Convert the part that opens with the line containing "à travers le" and closes with the line containing "ВЗЯТЬ В ПРОКАТ = TRADE-IN" into a numbered list of lines, skipping any blank lines and leaving out the pictures.

[Records from a collection]
######

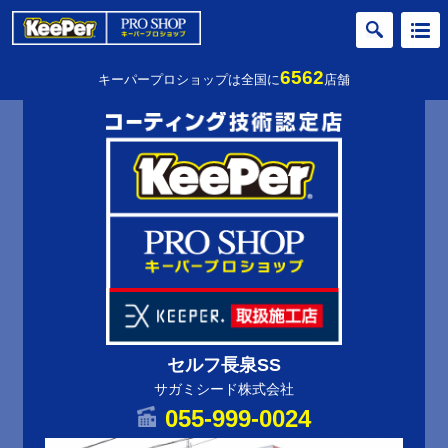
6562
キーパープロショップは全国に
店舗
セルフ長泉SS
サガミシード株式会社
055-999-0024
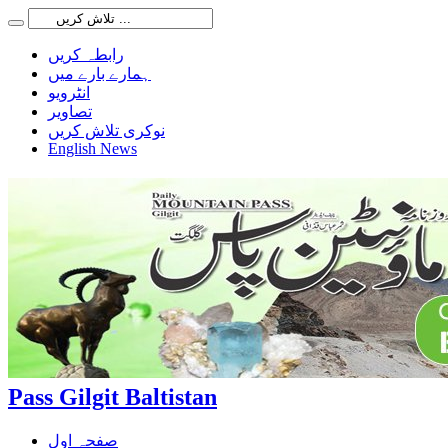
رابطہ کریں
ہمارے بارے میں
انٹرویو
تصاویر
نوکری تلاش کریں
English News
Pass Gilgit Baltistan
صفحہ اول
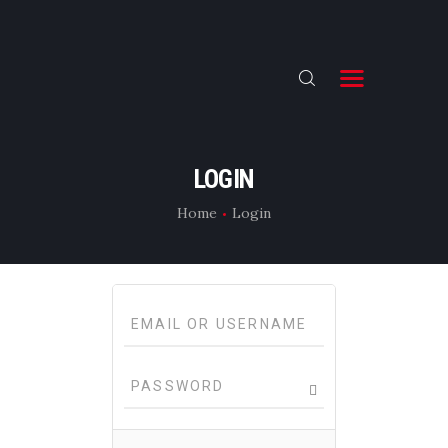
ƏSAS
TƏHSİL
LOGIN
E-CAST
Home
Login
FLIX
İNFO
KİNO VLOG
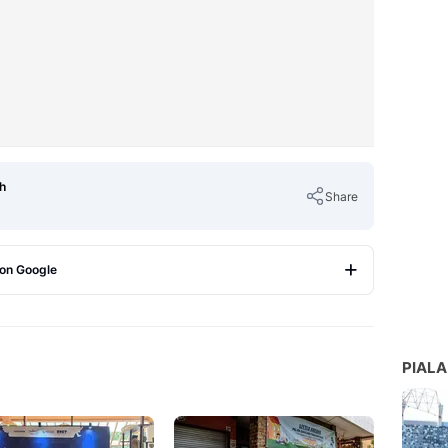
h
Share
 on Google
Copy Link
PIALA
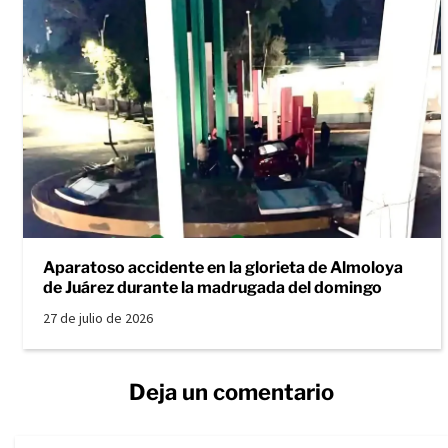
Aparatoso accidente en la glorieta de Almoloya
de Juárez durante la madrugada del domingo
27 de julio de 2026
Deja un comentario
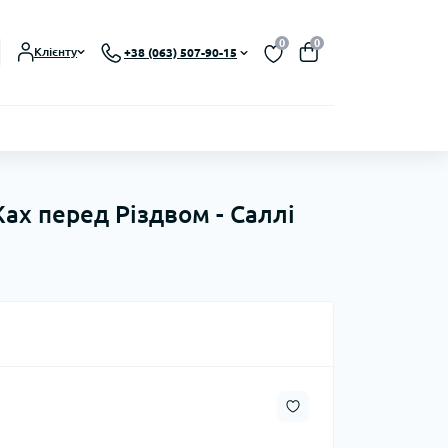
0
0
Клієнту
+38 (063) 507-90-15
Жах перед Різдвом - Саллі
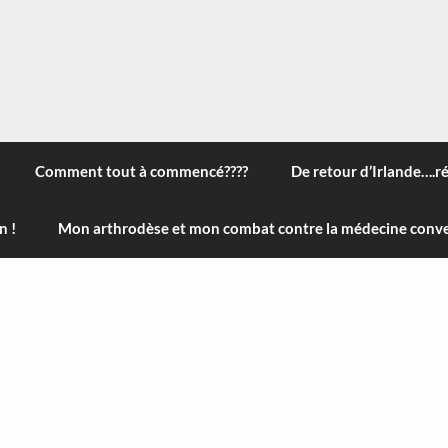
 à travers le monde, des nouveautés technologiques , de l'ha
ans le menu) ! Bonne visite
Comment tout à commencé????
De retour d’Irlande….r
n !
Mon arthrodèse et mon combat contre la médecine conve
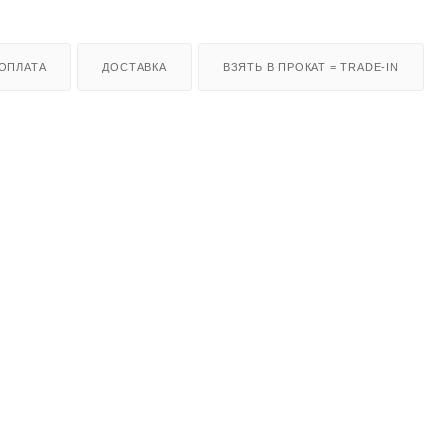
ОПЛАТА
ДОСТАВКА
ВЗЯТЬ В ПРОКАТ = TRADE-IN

######

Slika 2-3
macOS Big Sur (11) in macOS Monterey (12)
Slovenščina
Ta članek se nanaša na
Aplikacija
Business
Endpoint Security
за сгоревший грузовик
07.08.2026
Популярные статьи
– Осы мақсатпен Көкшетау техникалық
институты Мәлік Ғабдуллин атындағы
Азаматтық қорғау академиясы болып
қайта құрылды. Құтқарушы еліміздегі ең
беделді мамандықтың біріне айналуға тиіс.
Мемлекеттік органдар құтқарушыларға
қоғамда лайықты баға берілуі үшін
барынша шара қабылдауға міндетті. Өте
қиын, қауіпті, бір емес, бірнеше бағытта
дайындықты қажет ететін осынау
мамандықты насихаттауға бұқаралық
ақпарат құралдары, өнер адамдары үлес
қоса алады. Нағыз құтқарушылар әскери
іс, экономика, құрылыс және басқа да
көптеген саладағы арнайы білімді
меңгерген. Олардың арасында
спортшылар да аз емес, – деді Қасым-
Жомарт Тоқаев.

######

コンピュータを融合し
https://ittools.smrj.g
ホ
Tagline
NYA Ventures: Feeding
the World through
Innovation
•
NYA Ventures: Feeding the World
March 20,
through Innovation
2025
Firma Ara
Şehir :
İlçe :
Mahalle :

######

--- OUTPUT BELOW ---
1.  à travers le monde, des nouveautés technologiques , de l'ha
2. ans le menu) ! Bonne visite
3. Comment tout à commencé????
4. De retour d’Irlande….r
5. n !
6. Mon arthrodèse et mon combat contre la médecine conve
7. ОПЛАТА
8. ДОСТАВКА
9. ВЗЯТЬ В ПРОКАТ = TRADE-IN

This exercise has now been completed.